The complaint is that the hose dumps the majority of the water out of the first few feet of the hose, leaving nothing for the section of the hose furthest from the water source.’
Luckily there is a solution to this. First I’d suggest watching the video below to give you a basic understanding of how to combat this problem. I’ll then go on to explain how it applies specifically to arborvitae.
So lets assume you’ve tried setting up 2 soaker hoses in a figure 8 formation and you run into the uneven watering problem that so many soaker hose users have.
Using the same logic described in the video above, we’re going to set up a system to feed water into the soaker hoses from both ends.
Here’s a diagram of the end result. And don’t worry! You can (and should) cover all your hoses with mulch so none of these hoses will be visible. This will look tidy and protect your hoses from UV damage.
Here I’ll go over everything you need to set up the optimal soaker system above for a tree wall. I’ll detail the equipment needed followed by step by step instructions.
Here’s a list of equipment needed (with Amazon links) for the setup in the diagram above:
1) Soaker Hose – jump here for recommendations
4) Elbow or “L” brackets
Here are some items you might consider picking up. Either now or the next time you’re at your local hardware store.
Also if you’ve elected to install a timer (jump here for details), you can install that before the back-flow preventer.
First attach the timer to the faucet, the back-flow preventer to the timer, followed by the garden hose to the back-flow preventer.
If your trees are far from your water source, you’ll want to use a garden hose or non-porous poly tubing to carry water over the area of your yard where water is not needed.
A soaker hose releases water through the full length of it’s walls. In order to maintain optimal pressure, you want to make sure water is not seeping out where it’s not needed.
If you’re in need of a garden hose, here’s a link to my recommendation for the best garden hose on the market.
Attach to the exposed male threading of the hose.
The poly tubing will run relatively straight next to your tree line, whereas the soaker hose will run in a figure “8” formation. Keeping this in mind, cut your hose accordingly.
One pro tip here is to boil some water and keep it with you in an insulated canteen. Dip the end of the poly tubing into the water before installing the coupler.

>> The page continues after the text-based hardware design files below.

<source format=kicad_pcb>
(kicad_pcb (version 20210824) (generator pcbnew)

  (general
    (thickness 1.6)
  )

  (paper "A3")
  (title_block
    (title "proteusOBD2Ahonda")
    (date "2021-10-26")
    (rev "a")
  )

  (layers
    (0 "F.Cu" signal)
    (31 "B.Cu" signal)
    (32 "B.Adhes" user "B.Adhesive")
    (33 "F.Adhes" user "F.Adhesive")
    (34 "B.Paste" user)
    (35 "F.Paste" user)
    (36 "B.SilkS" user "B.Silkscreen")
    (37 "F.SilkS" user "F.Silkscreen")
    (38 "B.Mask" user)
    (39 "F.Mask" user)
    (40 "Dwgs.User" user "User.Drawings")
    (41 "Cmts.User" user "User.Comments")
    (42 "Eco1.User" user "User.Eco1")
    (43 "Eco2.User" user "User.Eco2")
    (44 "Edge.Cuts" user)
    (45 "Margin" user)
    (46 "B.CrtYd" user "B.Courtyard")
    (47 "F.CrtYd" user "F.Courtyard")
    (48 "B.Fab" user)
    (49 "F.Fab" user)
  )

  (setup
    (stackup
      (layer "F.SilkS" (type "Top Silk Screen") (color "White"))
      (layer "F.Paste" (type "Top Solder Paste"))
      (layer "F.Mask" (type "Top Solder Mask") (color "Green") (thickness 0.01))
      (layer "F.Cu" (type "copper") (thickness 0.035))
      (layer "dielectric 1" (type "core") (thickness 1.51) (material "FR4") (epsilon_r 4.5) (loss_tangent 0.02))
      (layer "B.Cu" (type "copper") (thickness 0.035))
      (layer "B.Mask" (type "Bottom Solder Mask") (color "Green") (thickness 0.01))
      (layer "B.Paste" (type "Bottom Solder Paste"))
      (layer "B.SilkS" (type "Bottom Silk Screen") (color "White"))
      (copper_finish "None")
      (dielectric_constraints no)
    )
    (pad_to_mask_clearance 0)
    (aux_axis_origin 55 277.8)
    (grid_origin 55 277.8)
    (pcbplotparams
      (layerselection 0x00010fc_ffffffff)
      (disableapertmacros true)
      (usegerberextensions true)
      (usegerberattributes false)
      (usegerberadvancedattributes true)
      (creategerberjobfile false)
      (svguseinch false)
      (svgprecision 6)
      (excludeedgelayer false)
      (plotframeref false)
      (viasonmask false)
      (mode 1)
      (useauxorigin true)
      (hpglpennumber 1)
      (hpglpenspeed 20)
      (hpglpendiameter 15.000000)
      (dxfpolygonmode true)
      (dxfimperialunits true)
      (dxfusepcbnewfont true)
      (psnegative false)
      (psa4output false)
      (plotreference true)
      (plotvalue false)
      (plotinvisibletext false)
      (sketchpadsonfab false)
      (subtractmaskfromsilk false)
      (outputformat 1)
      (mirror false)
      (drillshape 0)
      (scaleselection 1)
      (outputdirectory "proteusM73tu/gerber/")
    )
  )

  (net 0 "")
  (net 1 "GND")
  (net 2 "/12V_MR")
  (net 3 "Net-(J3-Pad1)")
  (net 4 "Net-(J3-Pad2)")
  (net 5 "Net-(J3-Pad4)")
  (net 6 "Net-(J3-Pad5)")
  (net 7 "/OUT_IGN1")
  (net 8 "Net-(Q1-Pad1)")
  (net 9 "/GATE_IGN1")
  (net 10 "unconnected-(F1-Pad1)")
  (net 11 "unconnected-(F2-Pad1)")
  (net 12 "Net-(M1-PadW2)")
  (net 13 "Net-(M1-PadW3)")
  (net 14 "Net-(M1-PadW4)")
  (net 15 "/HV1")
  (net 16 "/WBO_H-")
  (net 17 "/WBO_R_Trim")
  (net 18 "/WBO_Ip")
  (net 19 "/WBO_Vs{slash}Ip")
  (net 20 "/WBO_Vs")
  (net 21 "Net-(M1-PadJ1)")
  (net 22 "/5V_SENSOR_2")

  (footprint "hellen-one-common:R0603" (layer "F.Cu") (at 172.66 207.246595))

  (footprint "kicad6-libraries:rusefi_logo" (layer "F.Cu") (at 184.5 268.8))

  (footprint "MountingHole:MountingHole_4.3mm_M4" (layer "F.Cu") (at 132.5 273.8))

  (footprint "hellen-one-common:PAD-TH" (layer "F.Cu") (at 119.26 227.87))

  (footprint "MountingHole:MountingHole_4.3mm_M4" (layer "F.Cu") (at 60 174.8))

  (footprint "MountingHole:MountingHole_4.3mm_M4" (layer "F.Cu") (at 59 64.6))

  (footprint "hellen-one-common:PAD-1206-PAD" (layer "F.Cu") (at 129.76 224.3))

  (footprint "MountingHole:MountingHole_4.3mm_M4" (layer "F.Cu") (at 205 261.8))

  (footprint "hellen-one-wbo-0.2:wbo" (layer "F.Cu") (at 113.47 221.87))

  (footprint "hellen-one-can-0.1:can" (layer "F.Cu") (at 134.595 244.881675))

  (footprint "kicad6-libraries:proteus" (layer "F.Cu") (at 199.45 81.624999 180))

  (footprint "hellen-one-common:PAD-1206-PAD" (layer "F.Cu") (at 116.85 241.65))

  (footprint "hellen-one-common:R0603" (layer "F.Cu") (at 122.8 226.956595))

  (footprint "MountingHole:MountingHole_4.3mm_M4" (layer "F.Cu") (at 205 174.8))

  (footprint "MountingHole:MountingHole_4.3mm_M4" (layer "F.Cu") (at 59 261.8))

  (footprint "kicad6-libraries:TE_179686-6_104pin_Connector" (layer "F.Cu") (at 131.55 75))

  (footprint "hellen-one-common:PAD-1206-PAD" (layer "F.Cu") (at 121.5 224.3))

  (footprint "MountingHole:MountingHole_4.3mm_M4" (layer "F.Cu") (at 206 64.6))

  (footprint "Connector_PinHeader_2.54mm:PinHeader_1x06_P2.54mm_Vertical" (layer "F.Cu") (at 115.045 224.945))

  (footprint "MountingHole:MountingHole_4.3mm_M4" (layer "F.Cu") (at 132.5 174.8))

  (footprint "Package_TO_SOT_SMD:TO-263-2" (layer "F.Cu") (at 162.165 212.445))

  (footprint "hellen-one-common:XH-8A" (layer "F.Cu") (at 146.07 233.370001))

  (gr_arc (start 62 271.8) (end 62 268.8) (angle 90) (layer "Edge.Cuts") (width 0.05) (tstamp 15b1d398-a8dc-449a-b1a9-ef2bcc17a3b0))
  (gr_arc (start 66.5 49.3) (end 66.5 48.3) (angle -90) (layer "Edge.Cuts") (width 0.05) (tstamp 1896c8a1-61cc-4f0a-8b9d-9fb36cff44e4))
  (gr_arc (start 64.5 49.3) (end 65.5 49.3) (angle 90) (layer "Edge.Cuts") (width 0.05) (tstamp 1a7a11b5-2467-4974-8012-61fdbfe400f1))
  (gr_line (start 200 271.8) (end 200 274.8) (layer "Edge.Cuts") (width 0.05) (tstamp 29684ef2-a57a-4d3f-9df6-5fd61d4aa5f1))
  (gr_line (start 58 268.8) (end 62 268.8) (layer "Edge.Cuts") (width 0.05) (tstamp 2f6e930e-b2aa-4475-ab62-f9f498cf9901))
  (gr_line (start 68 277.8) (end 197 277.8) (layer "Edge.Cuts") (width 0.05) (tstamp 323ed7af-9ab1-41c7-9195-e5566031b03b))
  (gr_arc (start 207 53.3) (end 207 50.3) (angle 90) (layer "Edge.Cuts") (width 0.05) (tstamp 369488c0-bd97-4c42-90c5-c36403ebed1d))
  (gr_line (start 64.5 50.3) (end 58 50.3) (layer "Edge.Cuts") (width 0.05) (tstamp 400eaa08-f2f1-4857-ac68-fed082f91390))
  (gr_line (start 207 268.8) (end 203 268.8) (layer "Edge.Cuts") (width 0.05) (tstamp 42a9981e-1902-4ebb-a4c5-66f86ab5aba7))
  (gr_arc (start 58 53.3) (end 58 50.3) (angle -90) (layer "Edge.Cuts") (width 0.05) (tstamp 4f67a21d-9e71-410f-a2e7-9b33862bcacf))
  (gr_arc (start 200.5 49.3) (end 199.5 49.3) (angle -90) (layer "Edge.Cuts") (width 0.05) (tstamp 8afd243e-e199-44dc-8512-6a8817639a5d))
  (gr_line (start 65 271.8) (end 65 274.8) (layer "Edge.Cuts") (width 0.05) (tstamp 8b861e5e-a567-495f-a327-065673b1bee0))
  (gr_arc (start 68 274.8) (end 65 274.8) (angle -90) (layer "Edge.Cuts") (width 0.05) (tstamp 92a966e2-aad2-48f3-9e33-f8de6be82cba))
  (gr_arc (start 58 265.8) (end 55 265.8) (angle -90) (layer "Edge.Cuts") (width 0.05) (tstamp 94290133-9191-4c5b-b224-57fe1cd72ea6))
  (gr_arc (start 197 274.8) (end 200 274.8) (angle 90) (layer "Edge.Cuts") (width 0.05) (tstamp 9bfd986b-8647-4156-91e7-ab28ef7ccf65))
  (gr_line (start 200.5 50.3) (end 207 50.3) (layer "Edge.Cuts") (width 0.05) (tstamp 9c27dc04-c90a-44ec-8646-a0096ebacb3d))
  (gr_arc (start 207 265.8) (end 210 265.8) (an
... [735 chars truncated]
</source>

The heat makes the polyurethane easier to work with.
You want to encircle each tree with soaker hose. To do this you’ll run one hose in a figure “8” formation around the line of trees followed by the second soaker hose in the opposite figure “8” formation.
Attach the open end of the soaker hose to the open end of the elbow coupler attached to the poly tubing.

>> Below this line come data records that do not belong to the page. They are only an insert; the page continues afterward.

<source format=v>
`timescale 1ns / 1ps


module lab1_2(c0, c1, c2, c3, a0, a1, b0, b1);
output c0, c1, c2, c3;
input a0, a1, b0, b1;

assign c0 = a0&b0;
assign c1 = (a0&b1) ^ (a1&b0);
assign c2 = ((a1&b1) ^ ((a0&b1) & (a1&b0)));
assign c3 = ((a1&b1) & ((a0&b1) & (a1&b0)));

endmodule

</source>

At this point your arborvitae soaker hose system is set up. Examine your soaker hoses for any uneven weeping of water on the line.
If you notice that the end closer to the water source is releasing more water than the back end, you can adjust by partially closing the valves on the 4 way splitter that feed the soaker hoses.

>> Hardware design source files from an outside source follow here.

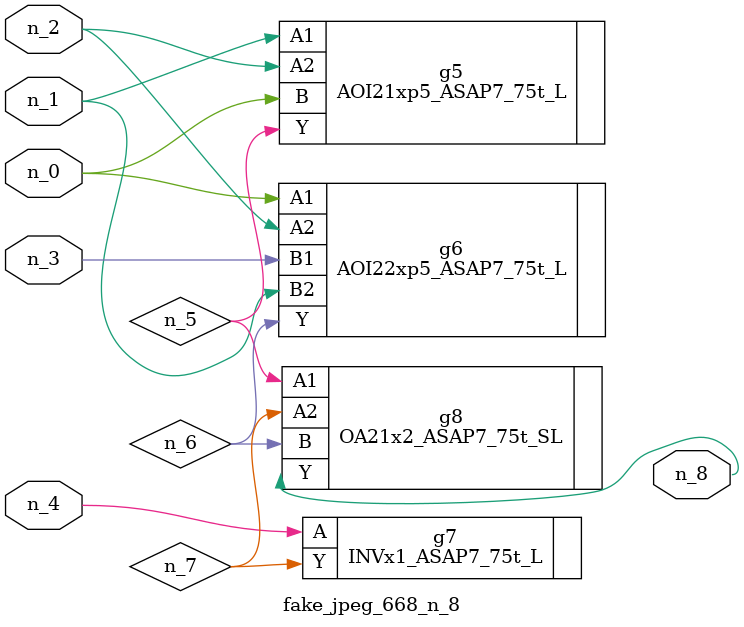
<source format=v>
module fake_jpeg_668_n_8 (n_3, n_2, n_1, n_0, n_4, n_8);

input n_3;
input n_2;
input n_1;
input n_0;
input n_4;

output n_8;

wire n_6;
wire n_5;
wire n_7;

AOI21xp5_ASAP7_75t_L g5 ( 
.A1(n_1),
.A2(n_2),
.B(n_0),
.Y(n_5)
);

AOI22xp5_ASAP7_75t_L g6 ( 
.A1(n_0),
.A2(n_2),
.B1(n_3),
.B2(n_1),
.Y(n_6)
);

INVx1_ASAP7_75t_L g7 ( 
.A(n_4),
.Y(n_7)
);

OA21x2_ASAP7_75t_SL g8 ( 
.A1(n_5),
.A2(n_7),
.B(n_6),
.Y(n_8)
);


endmodule
</source>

In doing so, you send less water to the front of the line, diverting it to the back of the soaker line through the poly tubing.
Arborvitae and other evergreens don’t go completely dormant during winter months, so they will need regular year round watering.
When the root balls are young and small, they can’t reach the water deep in the ground as fully developed root balls can.
Thus trees require substantial watering in their first year in the ground. Soak your soil for 30 minutes 3-4 times per week or an hour 2-3 times per week. Keep a close eye on your trees.
If you notice a browning of the leaves, it’s most likely because they are not getting enough water. If that’s the case, add 30 minutes of soaking time to each interval.